On Thu, Jan 11, 2018 at 10:26:19AM +0000, James Hogarth wrote:
> On 11 January 2018 at 01:41, Zbigniew Jędrzejewski-Szmek
> <zbys...@in.waw.pl> wrote:
> > On Wed, Jan 10, 2018 at 10:26:24AM -0500, Nico Kadel-Garcia wrote:
> >> On Wed, Jan 10, 2018 at 6:18 AM, Zbigniew Jędrzejewski-Szmek
> >> <zbys...@in.waw.pl> wrote:
> >> > On Wed, Jan 10, 2018 at 11:56:46AM +0100, Reindl Harald wrote:
> >> >>
> >> >> Am 10.01.2018 um 11:46 schrieb Jan Kurik:
> >> >> >On existing systems, to make upgrades easier:
> >> >> >* if nfsnobody was defined, keep it in /etc/passwd *after* the new
> >> >> >line for nobody:nobody, so that both the old name and the new name map
> >> >> >to the same numbers
> >> >> >* if nobody user or group with number 99 was defined, keep it in
> >> >> >/etc/passwd and /etc/group, but rename to _nobody
> >> >> that don't make updates easier but breaks existing setups where
> >> >> nobody:nobody with 99:99 already owns files - don't touch long years
> >> >> running machines due dist-upgrades please - at least not with "dnf
> >> >> --releasever=28 distro-sync"
> >> >
> >> > That'd amount to leaving existing systems unchanged. That's an option
> >> > that I didn't like and initially rejected, but yeah, it's probably 
> >> > better.
> >> > I'll wait a bit more for feedback and update the proposal a bit later
> >> > to leave existing systems alone (i.e. systems which have either nobody
> >> > or nfsnobody already defined in the old style).
> >> >
> >> > Zbyszek
> >>
> >> This is particularly relevant for rsync or tar restorations from old
> >> backups, and to NFS shares exposed across old and new environments.
> >> It's why changing active uid and and gid for any account can be
> >> perniciously awkward.
> >
> > Based on this and other feedback, we updated the proposal.
> > We discussed all the ways in which we could try to reliably determine
> > if "nobody" is actually used, but that seems impossible.

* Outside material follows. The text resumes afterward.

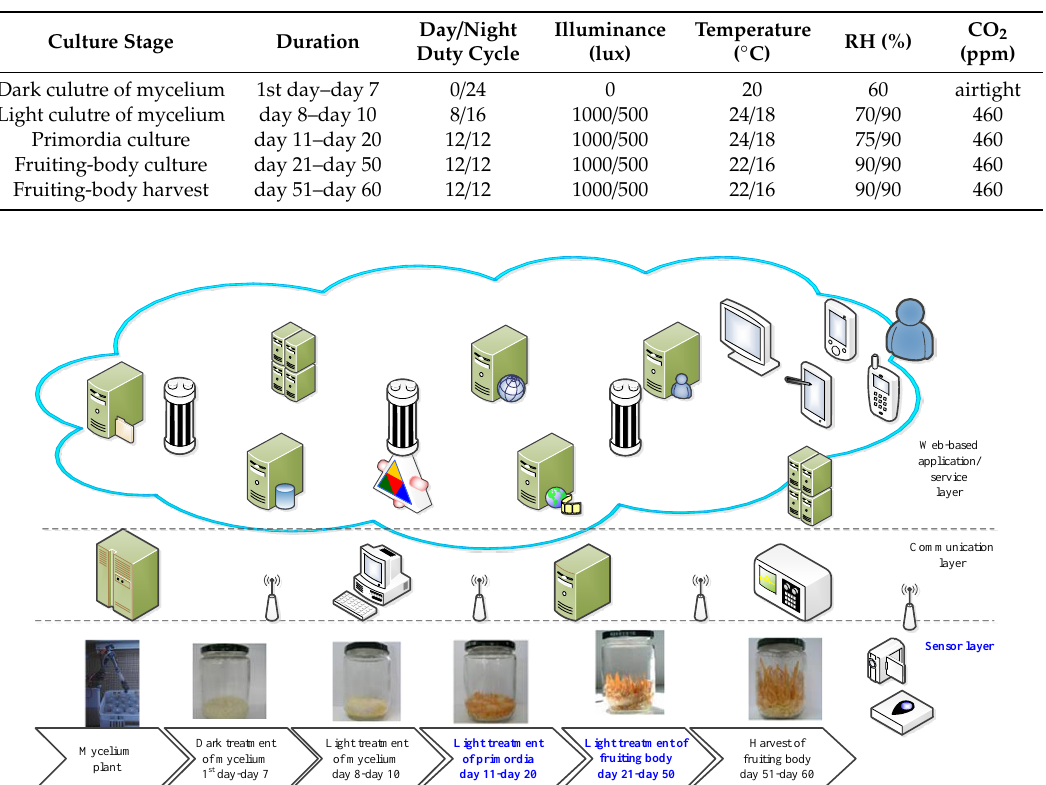
Table 1. Cultivation conditions for whole course of solid-state fermentation (SSF) culture process of C. militaris .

So the updated
> > version is:
> >
> > 1. update setup.rpm to nobody=65534 on new systems
> > 2. teach systemd to not provide any mapping for nobody (in PID1 and in
> >    nss-systemd) based on a flag file, and create this file in %post if
> >    either nobody=99 or nfsnobody users are defined.
> >
> > This essentially means that existing systems would behave as before,
> > and new systems will have just one nobody user with uid=65534.
> >
> > See https://fedoraproject.org/wiki/Changes/RenameNobodyUser for more
> > detailed description.
> >
> 
> 
> I know this may sound fairly nasty in terms of work required to agree
> a solution but I honestly have a strong dislike to taking this
> approach.
> 
> Having upgraded and freshly installed systems so different is going to
> be messy with supporting users and in many deployed environments...

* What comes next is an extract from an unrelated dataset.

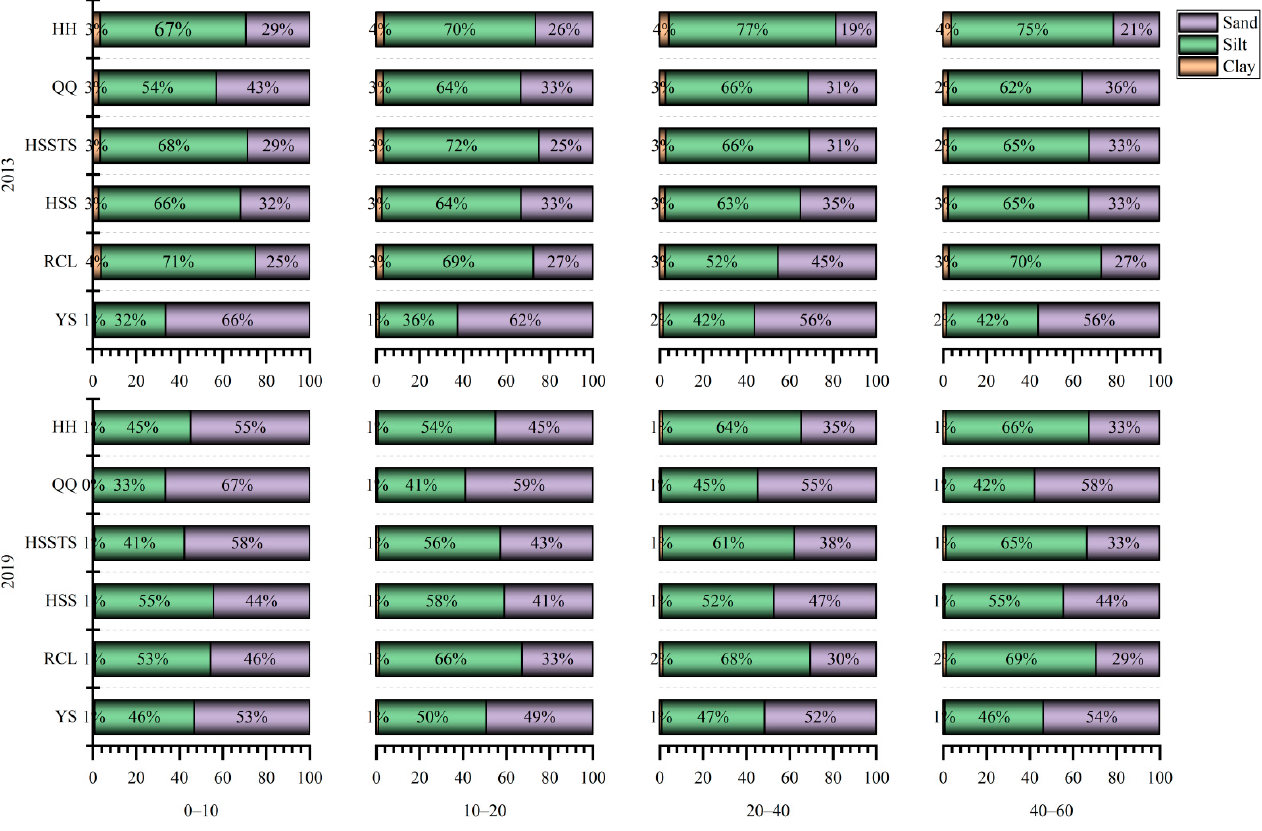
Figure 4. Physical properties of different forest communities at four soil depths in both 2013 and 2019; ( a ) soil pH, ( b ) soil porosity, ( c ) soil bulk density, ( d ) soil mechanical composition.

> and it's not even about F26 and F27 -> F28 but what happens on an F29+
> system?
> 
> Is this workaround going to be maintained in perpetuity? Is it just
> going to cause even more confusion then?
> 
> As a very simple example take a docker host that has been upgraded
> with a fresh container on it. The nobody user is going to differ
> between the two which will at a minimum cause confusion, if not actual
> issues to arise.

This example is very unconvincing. If I have three docker images, one
with Fedora, one with Ubuntu, one with OpenSUSE, I'll have different
nobody user/group combo in each case. So expecting any sort of consistency
is unwarranted already.

> Sometimes you just need to "bite the bullet" on a change and accept it
> will be painful in the short term for benefit in the longer term.

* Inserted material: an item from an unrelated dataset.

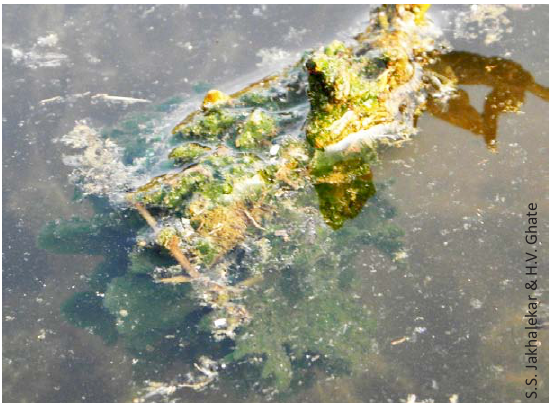
Image 5. Radiospongilla cerebellata attached to a submerged plant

Yeah, but "biting the bullet" is quite hard in this case. Somebody
elsewhere in the thread raised the case of tarred backups. People expect
to be able to restore files from a backup, always and unconditionally
and without any owner misattribution. That's why we never remove
existing users and setup.rpm does not reuse uids that stopped being
useful 10 years ago.

I expect that the workaround would have to be carried for quite a
while, let's say two years, 4 releases. Hopefully by that time the
use of the old names will be much rarer, and _then_ actually removing
the workaround will be much easier. At the moment new systems stop
having the old names defined by default, pressure starts on
script/package/external-package to stop using those names. This means
that their usually starts decreasing without anybody forcefully pushing
that.

I liked the original plan too, but I think there's too many
(legitimate) concerns about breakage to push it through. If this
was about one simple thing you need to check or do, then it'd be different,
but finding all the uses of a user is messy and complicated.